Supplied material:
--------

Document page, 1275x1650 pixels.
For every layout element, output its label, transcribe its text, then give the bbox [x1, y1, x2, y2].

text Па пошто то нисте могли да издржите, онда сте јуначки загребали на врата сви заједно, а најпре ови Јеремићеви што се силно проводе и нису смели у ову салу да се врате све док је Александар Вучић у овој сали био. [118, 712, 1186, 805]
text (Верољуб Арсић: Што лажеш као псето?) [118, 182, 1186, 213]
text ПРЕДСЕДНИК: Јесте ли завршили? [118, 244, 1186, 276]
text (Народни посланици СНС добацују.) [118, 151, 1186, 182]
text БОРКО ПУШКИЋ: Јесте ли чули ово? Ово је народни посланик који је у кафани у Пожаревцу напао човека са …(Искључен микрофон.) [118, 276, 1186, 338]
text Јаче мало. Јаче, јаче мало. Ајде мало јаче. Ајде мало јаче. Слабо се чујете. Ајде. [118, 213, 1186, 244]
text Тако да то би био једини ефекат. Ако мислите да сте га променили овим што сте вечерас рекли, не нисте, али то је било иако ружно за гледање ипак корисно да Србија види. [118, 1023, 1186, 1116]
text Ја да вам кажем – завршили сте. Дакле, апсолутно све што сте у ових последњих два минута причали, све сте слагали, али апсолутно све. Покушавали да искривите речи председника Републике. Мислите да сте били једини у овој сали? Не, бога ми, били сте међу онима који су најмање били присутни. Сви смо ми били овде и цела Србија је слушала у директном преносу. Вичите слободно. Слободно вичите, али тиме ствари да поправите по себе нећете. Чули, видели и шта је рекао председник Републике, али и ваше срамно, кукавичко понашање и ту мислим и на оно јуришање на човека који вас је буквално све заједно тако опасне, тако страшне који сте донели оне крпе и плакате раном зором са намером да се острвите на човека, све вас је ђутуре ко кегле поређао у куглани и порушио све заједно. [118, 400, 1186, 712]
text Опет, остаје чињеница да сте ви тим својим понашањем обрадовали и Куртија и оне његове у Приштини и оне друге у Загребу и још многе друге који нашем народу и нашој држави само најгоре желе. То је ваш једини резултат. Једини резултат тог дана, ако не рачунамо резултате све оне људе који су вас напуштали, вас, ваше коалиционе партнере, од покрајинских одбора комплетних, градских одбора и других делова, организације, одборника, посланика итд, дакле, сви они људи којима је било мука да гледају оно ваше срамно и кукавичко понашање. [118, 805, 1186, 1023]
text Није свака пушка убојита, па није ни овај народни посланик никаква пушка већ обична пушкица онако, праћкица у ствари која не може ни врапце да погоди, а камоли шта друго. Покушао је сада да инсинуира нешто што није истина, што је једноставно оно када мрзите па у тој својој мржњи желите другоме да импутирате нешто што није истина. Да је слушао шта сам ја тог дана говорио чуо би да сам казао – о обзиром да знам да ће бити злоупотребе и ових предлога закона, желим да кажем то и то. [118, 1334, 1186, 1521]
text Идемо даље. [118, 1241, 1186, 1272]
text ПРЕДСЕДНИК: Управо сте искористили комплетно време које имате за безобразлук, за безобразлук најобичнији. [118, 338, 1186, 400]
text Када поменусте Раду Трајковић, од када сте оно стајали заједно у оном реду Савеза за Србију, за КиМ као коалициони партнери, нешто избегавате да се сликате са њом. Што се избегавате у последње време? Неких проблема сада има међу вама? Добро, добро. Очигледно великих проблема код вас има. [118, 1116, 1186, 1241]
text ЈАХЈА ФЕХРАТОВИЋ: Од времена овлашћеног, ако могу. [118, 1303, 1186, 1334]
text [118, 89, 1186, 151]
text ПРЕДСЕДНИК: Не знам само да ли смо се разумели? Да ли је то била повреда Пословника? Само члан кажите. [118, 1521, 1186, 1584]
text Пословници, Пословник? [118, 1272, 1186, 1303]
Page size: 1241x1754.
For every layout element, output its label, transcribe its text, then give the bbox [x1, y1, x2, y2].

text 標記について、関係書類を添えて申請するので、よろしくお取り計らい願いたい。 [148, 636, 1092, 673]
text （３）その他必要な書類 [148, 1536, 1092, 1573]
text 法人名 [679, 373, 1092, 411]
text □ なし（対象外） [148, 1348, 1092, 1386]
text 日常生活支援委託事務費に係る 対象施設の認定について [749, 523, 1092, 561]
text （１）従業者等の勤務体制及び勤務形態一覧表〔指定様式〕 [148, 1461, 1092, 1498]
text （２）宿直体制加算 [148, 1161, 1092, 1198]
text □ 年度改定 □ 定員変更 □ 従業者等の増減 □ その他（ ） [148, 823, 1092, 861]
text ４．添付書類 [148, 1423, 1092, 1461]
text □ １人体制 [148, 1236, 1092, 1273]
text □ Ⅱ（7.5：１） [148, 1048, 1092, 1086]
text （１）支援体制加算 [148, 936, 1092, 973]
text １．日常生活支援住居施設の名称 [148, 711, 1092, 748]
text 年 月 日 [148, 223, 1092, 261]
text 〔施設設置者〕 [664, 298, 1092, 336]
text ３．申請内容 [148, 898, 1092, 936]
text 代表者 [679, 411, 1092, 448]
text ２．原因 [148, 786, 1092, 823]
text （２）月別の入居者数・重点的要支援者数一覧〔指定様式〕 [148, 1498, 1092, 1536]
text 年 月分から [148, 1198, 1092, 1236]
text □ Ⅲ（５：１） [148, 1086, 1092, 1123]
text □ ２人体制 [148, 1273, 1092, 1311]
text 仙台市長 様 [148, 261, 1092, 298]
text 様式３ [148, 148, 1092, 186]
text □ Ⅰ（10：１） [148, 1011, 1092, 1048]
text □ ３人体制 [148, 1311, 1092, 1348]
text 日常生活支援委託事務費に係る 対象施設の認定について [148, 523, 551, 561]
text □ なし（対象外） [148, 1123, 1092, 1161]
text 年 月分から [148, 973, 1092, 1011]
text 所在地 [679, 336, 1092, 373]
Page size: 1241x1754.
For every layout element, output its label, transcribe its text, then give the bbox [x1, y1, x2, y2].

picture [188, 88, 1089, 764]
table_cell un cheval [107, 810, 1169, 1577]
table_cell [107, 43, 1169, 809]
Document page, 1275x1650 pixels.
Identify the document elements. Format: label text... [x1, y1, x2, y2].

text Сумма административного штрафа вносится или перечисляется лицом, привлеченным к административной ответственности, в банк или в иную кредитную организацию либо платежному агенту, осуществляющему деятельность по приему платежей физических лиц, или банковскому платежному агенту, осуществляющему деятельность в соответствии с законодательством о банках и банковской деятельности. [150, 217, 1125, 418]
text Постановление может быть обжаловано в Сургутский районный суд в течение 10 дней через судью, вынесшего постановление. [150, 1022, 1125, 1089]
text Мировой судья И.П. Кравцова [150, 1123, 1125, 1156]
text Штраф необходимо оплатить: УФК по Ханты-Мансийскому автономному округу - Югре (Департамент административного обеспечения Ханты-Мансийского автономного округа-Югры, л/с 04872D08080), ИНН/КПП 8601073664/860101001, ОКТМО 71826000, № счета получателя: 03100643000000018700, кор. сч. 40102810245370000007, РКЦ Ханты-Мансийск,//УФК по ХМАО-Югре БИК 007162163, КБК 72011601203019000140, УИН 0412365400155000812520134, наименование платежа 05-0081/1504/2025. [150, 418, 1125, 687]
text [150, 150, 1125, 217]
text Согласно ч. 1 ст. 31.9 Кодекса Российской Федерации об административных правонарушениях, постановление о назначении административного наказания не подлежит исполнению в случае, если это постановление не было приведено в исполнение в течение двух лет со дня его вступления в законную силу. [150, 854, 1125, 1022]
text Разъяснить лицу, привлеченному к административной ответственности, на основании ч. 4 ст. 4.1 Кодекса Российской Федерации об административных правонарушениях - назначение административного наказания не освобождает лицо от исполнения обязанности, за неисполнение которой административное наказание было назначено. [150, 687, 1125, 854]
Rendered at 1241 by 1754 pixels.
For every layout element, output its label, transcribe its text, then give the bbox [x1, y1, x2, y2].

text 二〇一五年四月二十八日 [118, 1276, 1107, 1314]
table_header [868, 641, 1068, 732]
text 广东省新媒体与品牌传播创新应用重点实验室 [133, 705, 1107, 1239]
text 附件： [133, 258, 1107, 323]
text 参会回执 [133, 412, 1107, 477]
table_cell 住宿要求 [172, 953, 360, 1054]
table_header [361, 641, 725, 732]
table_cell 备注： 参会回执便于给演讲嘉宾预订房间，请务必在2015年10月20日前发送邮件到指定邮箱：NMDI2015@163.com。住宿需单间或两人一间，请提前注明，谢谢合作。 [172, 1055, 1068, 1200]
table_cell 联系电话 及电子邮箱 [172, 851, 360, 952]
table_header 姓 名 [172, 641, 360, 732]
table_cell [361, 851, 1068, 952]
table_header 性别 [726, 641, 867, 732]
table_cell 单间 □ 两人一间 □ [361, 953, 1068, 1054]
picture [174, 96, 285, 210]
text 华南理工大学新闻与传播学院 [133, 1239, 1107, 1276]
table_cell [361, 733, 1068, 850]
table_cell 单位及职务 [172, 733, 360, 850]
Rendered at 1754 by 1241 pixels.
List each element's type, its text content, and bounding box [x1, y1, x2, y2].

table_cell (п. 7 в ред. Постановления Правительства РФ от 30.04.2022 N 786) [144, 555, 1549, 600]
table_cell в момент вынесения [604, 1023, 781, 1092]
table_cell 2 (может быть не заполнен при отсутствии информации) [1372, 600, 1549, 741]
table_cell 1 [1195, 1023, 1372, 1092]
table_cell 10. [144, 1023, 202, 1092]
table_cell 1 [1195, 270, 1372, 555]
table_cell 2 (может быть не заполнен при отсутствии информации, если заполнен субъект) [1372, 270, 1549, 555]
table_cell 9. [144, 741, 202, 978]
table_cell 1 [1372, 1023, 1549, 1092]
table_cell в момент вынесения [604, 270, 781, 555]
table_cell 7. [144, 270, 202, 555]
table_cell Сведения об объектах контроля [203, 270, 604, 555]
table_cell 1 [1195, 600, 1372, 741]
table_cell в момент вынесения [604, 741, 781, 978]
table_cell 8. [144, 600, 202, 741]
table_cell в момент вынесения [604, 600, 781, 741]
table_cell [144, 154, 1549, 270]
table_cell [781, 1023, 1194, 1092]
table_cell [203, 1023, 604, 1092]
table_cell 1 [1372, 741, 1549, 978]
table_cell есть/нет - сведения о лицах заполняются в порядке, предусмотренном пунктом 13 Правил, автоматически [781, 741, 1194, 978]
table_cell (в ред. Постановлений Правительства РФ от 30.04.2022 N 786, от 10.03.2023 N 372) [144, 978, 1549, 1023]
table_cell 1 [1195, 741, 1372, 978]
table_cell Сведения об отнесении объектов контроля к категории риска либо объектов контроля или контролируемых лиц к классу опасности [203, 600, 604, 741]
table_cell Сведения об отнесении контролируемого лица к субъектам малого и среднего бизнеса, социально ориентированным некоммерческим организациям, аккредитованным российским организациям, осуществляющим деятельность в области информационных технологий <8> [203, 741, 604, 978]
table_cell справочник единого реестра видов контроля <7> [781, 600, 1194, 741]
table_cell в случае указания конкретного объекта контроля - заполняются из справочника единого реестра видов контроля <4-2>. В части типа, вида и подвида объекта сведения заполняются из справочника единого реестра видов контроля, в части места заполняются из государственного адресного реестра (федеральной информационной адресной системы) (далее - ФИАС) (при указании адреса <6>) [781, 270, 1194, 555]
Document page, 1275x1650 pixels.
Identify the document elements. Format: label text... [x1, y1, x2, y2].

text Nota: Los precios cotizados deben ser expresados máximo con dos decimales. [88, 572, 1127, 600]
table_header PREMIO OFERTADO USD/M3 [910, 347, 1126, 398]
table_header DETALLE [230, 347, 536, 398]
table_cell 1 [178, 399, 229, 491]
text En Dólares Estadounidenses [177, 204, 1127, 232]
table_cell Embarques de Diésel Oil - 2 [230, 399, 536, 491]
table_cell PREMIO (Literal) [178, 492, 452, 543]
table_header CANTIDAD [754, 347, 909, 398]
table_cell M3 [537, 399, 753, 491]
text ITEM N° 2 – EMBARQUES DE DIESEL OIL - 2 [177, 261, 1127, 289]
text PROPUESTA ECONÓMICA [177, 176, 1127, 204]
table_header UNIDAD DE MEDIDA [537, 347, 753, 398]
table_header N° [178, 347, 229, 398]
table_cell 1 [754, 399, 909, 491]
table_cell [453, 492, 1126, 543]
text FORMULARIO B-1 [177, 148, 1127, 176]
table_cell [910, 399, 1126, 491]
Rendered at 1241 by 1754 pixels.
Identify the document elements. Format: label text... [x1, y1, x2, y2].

--------

How many of the lines in the records above include the word "отнесении"? State that number alone.

Solution to the problem:
2